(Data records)
+---+
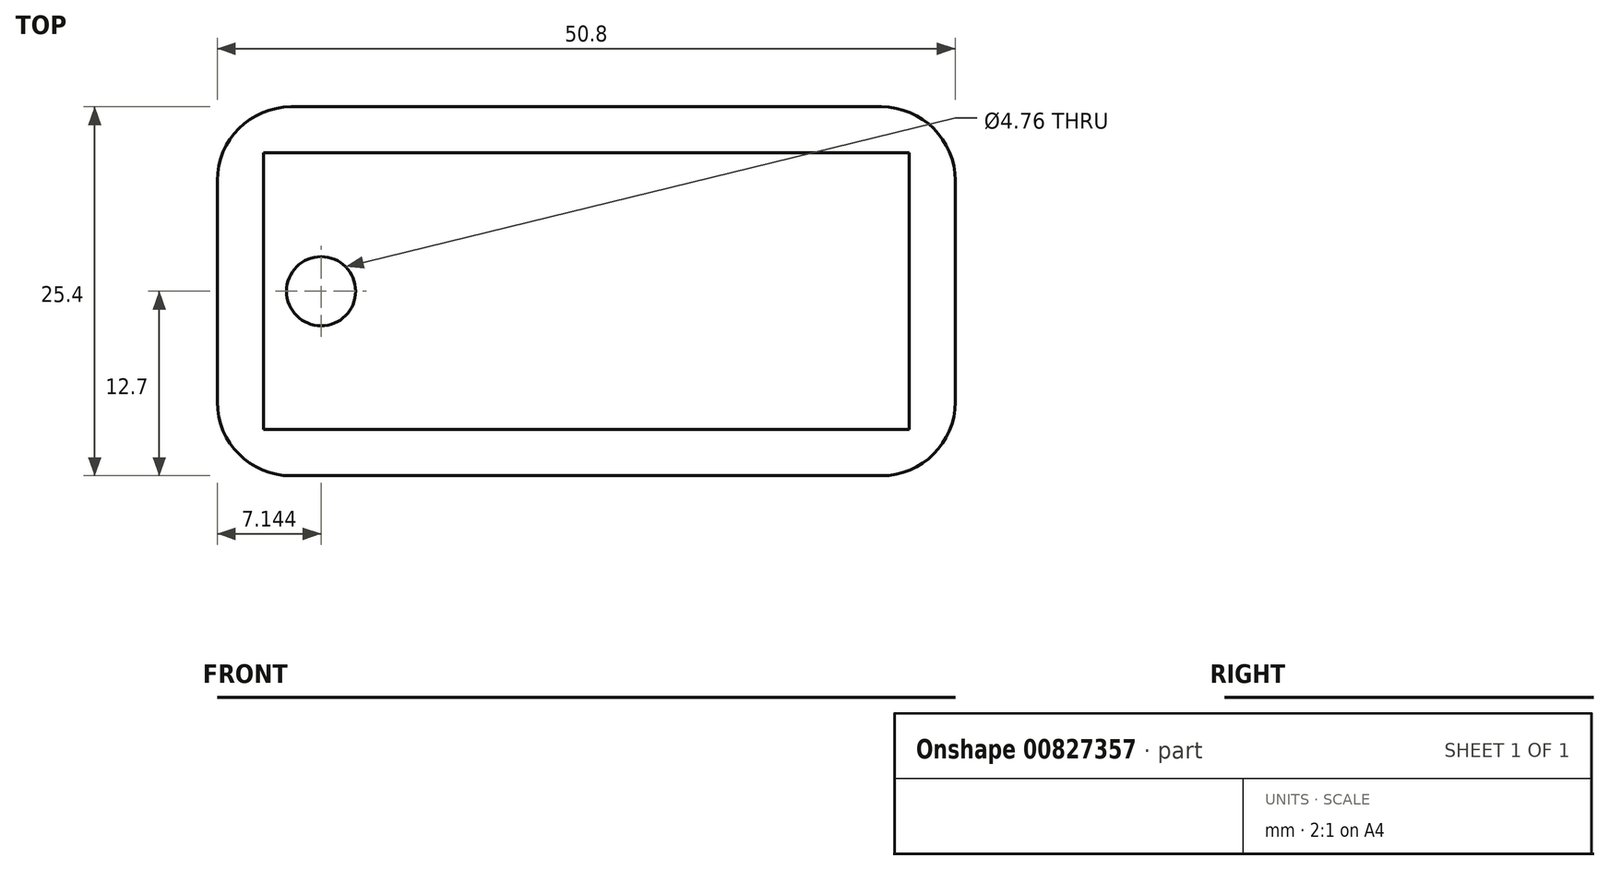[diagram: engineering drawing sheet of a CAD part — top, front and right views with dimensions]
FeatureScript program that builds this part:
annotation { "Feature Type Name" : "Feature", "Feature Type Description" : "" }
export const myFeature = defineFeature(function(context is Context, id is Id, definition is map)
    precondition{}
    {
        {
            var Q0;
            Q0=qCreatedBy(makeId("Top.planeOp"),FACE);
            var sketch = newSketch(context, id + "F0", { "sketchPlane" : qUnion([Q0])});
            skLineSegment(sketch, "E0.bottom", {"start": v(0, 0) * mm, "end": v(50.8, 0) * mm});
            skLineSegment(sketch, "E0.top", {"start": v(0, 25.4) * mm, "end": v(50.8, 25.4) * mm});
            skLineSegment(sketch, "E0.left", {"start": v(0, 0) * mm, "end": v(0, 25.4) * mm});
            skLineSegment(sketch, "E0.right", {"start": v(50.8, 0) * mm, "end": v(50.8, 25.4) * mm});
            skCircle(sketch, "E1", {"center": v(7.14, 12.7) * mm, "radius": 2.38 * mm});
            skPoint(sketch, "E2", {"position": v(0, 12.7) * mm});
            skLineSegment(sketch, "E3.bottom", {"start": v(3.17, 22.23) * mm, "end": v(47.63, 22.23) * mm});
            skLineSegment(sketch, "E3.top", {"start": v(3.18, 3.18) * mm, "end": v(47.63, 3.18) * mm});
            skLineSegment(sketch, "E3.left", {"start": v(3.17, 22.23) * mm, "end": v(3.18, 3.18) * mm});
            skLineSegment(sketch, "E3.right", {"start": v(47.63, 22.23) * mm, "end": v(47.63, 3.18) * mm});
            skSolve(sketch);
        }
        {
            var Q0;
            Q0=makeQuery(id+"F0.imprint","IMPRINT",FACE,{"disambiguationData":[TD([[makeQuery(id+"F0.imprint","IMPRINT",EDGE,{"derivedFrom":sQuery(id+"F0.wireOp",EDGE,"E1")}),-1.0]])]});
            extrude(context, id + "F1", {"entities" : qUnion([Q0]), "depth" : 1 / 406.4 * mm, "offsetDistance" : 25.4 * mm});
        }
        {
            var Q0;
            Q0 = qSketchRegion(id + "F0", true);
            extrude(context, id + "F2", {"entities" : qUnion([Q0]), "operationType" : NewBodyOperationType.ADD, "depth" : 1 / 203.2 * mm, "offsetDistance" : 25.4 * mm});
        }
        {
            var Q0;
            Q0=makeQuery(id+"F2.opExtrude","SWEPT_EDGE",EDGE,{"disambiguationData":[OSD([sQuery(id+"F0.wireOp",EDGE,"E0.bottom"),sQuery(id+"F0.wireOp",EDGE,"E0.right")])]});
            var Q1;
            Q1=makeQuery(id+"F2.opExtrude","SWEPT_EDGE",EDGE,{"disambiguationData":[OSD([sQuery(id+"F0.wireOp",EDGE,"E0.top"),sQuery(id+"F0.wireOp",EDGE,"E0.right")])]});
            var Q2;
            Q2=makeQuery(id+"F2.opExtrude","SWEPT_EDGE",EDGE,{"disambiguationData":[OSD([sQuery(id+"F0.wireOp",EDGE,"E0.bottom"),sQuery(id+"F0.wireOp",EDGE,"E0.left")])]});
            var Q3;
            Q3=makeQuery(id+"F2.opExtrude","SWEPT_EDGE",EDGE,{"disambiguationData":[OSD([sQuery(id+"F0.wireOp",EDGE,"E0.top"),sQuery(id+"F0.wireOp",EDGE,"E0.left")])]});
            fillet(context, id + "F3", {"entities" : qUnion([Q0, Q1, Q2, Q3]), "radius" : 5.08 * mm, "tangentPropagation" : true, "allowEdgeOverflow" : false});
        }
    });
+---+
■ Exercise aim: Find every line in the material above that contains the string "bottom", and copy each of those lines in full.

■ Written solution:
            skLineSegment(sketch, "E0.bottom", {"start": v(0, 0) * mm, "end": v(50.8, 0) * mm});
            skLineSegment(sketch, "E3.bottom", {"start": v(3.17, 22.23) * mm, "end": v(47.63, 22.23) * mm});
            Q0=makeQuery(id+"F2.opExtrude","SWEPT_EDGE",EDGE,{"disambiguationData":[OSD([sQuery(id+"F0.wireOp",EDGE,"E0.bottom"),sQuery(id+"F0.wireOp",EDGE,"E0.right")])]});
            Q2=makeQuery(id+"F2.opExtrude","SWEPT_EDGE",EDGE,{"disambiguationData":[OSD([sQuery(id+"F0.wireOp",EDGE,"E0.bottom"),sQuery(id+"F0.wireOp",EDGE,"E0.left")])]});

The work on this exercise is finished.